Matt stared at his former friend for a second. “Don’t bother answering,” he said, looking at his watch. “It’s 10:15, February 25. Mark it down. I resign. I’ll confirm it in writing when I get home.”
“It doesn’t matter if you’re working here or not,” Healy said. “You still have a conflict. The people are your client, remember that. The ethics rules still apply.”
Matt walked to the door, but turned and looked back before pulling it open. “What is it, Jon? Governor? Attorney General? Is that what you’re selling Michael out for?”
“He raped his girlfriend and then killed her because she was breaking up with him,” Healy replied, his face hot and red. “Does that sound familiar? He’s your son.”
Matt took this in. Since he had been completely cleared in the Johnny Taylor case, he had not revealed the incident to Healy when he applied for an assistant D.A. job years ago. But the politically cunning Healy had somehow found out about it, and occasionally let Matt know that he knew—whenever a veiled threat was needed to keep the wild-man Matt in his place. This would be the last time.
“Fuck you, Jon,” Matt said, finally.
“Yes, the feeling’s mutual.”
Chapter 10
Manhattan,
Wednesday, February 25, 2009,
7PM
From the floor-to-ceiling window in the study of his Park Avenue penthouse, Basil al-Hassan could see down the famous boulevard to the statue of Mercury, waving his serpent-entwined wand, atop Grand Central Station. Mercury, the Roman god of commerce, whose son was thought, in the mists of history, to be one of the founders of Damascus, the longest continuously inhabited city in the world. The same Damascus that at one time, also in the mists of history, was the center of Islam, but that was now a backwater, on the verge of irrelevance. On al-Hassan’s desk behind him were copies of Newsday and The New York Times, and next to them the current edition of the Cambridge Business Report. All three contained news of Syria, or Syrians, that was of interest to him. His valet, Mustafa, had left a whiskey and soda on a silver tray and would buzz him when his stepson, Michael, appeared.
Hassan was not sorry to see that the house at 221 Piping Rock Road in Locust Valley had been so prominently mentioned in Newsday, though he was certain that it would be impossible to discover the identity of its true owner, the Assad family in Syria. The Assads owned many properties around the world, all purchased by intermediaries with the help of high-priced local lawyers, reputable cutouts who were well beyond the jurisdiction or subpoena power of any western country. Also on his desk was a list of calls that Mustafa had taken for him during the day. They included Everett Stryker, Michael’s lawyer, and Khalif Wahim, the Syrian diplomat who owned, on paper, 221 Piping Rock Road.

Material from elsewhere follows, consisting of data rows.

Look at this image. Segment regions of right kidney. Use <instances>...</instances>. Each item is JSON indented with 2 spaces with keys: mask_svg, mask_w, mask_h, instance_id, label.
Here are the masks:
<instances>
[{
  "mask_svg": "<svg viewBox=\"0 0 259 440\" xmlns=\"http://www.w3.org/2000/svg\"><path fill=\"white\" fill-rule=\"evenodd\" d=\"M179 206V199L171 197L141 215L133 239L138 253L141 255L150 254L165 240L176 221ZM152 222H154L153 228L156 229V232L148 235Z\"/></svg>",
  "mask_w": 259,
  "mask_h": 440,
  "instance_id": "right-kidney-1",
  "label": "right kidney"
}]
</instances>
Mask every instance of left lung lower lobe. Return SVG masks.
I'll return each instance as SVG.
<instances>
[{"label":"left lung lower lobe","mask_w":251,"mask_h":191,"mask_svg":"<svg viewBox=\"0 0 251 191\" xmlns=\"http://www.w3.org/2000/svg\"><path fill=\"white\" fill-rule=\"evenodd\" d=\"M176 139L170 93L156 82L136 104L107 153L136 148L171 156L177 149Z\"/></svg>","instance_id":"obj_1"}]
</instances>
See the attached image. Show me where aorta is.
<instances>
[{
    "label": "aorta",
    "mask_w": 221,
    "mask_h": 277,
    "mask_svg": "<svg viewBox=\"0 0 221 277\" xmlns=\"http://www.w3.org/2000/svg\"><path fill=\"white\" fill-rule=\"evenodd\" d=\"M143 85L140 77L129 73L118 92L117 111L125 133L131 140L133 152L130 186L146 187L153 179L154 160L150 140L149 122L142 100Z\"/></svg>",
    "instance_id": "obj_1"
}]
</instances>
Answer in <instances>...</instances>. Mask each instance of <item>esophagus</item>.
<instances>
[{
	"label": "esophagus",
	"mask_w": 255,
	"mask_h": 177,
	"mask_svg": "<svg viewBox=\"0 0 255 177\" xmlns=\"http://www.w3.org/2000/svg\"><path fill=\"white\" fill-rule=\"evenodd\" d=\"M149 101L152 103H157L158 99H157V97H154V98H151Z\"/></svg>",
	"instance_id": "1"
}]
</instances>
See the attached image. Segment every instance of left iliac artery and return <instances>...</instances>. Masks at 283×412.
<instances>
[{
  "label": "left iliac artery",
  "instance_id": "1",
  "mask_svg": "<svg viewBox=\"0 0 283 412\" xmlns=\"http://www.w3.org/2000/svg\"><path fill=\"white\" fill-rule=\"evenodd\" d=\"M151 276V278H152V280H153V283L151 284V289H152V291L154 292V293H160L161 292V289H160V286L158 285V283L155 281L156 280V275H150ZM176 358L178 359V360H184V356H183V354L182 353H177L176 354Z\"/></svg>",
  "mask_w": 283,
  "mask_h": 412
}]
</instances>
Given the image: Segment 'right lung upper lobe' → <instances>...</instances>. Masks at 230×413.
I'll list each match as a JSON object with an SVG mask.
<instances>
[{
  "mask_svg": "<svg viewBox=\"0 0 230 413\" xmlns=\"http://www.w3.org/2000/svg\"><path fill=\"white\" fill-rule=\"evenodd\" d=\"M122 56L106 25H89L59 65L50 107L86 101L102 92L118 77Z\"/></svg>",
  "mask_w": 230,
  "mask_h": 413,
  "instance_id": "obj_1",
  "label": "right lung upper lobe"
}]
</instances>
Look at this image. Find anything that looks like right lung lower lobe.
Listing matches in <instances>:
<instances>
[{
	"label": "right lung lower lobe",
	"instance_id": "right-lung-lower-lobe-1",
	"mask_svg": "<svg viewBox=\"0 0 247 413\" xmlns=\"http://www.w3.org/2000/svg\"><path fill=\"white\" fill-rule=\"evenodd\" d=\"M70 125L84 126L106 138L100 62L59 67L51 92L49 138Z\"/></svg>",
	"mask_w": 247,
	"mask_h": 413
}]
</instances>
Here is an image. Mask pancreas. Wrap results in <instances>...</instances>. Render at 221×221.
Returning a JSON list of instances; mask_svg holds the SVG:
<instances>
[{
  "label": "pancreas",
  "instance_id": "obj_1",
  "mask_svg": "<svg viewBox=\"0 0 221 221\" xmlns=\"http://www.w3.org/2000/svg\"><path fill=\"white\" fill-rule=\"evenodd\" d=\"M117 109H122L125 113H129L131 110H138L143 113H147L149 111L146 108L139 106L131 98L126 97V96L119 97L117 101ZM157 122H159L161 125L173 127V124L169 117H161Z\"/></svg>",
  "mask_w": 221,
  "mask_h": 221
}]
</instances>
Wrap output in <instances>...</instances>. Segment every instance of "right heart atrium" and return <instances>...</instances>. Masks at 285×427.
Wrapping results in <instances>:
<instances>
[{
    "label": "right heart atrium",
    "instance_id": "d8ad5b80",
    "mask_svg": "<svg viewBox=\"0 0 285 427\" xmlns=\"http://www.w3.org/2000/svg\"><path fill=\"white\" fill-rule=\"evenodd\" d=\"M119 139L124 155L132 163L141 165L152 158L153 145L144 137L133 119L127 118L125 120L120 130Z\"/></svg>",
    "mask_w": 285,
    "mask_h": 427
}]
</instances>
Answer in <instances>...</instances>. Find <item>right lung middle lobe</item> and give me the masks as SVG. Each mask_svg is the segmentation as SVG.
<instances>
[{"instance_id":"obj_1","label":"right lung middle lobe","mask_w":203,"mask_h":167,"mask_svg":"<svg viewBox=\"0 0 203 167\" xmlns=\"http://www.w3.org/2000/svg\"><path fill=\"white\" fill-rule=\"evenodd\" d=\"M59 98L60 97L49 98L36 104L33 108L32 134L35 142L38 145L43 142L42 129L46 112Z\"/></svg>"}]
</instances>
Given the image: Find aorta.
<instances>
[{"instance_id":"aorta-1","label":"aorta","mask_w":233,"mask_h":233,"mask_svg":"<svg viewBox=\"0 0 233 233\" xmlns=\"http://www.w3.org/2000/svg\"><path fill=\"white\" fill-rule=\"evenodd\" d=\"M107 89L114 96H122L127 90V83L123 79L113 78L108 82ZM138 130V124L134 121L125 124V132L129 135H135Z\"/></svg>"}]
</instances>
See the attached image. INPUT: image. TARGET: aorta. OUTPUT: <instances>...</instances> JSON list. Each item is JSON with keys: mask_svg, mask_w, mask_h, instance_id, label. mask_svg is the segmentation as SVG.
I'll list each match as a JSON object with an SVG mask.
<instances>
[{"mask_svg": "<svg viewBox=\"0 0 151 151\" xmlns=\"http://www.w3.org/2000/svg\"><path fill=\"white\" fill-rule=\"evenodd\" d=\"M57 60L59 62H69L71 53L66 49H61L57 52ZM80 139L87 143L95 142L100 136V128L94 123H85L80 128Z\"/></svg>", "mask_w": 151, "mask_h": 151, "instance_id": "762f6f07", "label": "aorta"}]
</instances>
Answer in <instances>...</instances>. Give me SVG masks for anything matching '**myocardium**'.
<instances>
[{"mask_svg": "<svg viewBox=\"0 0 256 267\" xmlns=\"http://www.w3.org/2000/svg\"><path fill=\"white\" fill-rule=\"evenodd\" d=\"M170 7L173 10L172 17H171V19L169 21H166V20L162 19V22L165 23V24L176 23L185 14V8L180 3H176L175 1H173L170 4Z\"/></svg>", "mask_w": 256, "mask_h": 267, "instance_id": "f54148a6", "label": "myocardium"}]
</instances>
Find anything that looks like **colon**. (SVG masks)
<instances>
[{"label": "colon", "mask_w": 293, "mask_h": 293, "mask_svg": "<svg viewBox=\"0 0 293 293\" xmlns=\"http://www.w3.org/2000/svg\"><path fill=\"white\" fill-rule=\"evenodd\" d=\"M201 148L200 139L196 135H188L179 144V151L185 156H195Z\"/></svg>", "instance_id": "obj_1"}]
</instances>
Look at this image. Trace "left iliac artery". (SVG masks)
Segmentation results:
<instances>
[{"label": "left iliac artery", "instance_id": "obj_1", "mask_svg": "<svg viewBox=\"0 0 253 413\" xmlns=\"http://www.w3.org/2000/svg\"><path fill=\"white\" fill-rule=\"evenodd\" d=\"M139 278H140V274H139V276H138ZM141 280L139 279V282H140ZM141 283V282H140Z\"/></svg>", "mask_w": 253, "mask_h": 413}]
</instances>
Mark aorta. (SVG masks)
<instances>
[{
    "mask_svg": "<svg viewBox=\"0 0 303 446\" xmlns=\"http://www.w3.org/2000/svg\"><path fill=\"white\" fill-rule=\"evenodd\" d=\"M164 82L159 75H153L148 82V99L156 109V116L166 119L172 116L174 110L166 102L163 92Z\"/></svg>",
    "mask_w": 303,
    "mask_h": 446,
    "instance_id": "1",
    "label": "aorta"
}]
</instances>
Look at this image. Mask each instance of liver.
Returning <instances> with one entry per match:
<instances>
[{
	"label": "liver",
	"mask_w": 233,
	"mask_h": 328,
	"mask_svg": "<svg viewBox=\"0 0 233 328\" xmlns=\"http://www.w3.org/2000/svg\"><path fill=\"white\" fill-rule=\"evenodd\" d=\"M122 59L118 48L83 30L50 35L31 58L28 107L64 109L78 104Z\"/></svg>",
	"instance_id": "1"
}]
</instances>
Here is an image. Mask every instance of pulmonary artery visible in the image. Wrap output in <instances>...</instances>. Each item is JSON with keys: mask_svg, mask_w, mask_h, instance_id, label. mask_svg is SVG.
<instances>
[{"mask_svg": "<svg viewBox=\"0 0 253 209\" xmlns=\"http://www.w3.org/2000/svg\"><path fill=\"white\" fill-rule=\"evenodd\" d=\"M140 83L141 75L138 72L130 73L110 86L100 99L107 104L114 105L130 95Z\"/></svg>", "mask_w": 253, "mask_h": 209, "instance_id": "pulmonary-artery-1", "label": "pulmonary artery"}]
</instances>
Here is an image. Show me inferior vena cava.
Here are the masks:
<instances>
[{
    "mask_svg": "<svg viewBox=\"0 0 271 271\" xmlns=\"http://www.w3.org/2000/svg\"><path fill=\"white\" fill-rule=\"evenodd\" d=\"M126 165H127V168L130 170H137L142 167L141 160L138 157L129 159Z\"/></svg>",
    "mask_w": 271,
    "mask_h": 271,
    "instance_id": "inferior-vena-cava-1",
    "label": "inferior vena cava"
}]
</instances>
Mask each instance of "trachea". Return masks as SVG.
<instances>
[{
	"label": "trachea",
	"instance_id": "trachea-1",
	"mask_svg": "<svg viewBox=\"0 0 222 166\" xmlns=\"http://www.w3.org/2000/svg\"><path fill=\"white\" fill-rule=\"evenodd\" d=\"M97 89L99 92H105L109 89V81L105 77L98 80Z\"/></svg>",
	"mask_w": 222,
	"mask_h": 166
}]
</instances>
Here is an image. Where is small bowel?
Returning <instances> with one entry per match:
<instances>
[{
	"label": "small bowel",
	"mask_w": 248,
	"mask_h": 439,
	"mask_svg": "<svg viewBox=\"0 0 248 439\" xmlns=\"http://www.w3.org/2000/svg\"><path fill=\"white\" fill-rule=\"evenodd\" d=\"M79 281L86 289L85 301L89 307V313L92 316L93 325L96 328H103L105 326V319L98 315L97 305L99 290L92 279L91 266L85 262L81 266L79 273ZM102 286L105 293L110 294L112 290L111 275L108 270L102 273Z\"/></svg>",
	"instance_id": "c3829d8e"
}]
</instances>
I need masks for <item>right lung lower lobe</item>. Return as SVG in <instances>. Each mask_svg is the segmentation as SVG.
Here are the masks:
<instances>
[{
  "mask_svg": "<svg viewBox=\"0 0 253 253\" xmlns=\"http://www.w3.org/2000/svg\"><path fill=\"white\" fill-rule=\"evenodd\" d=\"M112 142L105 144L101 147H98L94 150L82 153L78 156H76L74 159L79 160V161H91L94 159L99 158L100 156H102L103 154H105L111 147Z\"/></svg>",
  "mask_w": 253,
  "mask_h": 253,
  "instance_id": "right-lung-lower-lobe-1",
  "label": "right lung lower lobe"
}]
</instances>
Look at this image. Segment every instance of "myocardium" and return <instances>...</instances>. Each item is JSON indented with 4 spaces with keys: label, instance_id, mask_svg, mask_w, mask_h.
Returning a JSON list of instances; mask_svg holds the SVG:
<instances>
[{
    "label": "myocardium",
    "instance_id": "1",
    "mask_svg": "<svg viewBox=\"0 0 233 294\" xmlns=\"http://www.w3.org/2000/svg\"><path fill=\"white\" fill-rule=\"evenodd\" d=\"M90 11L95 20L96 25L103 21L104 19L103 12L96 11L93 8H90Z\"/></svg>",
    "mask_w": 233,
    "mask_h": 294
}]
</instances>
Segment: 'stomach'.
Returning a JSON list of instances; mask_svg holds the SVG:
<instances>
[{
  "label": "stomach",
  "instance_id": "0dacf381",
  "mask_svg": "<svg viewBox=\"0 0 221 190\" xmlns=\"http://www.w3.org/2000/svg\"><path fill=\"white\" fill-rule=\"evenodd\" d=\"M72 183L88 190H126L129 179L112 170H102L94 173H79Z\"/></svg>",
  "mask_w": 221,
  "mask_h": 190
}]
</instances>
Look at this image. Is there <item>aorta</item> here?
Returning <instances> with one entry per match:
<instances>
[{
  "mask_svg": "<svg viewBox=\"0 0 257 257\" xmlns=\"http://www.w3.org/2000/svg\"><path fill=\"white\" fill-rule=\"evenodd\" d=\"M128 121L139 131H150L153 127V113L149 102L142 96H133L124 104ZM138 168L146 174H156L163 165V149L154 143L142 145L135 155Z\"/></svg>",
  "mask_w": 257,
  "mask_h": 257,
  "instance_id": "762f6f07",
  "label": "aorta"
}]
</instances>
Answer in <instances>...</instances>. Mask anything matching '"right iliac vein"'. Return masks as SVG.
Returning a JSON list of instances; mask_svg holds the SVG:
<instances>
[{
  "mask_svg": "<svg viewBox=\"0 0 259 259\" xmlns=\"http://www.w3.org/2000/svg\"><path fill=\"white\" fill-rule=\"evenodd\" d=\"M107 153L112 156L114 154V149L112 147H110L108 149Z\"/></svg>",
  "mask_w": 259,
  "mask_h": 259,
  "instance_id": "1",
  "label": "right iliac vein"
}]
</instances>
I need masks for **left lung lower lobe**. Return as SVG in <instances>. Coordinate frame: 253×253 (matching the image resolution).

Anticipating the conversations he would have with these two men, he sipped the last of his drink and watched the lights of the city blink on as dusk turned to night.
In the window he could see his reflection and was pleased that at fifty-three his angular face was unlined, and that his hazel eyes, recessed beneath light brown brows, spoke of an inner softness that did not exist, had indeed never existed. His appearance was one deceit among the many he had learned to use in the several lives he had led since his impoverished childhood in his hometown on Syria’s Mediterranean coast.
Stryker first, of course, he said to himself as he heard the muted buzz of his intercom and turned to sit in his plush leather chair.
“Sit,” he said, as his stepson entered, nodding toward one of the two armchairs that faced his desk.
“Basil,” Michael said, after taking the seat, “you wanted to see me.”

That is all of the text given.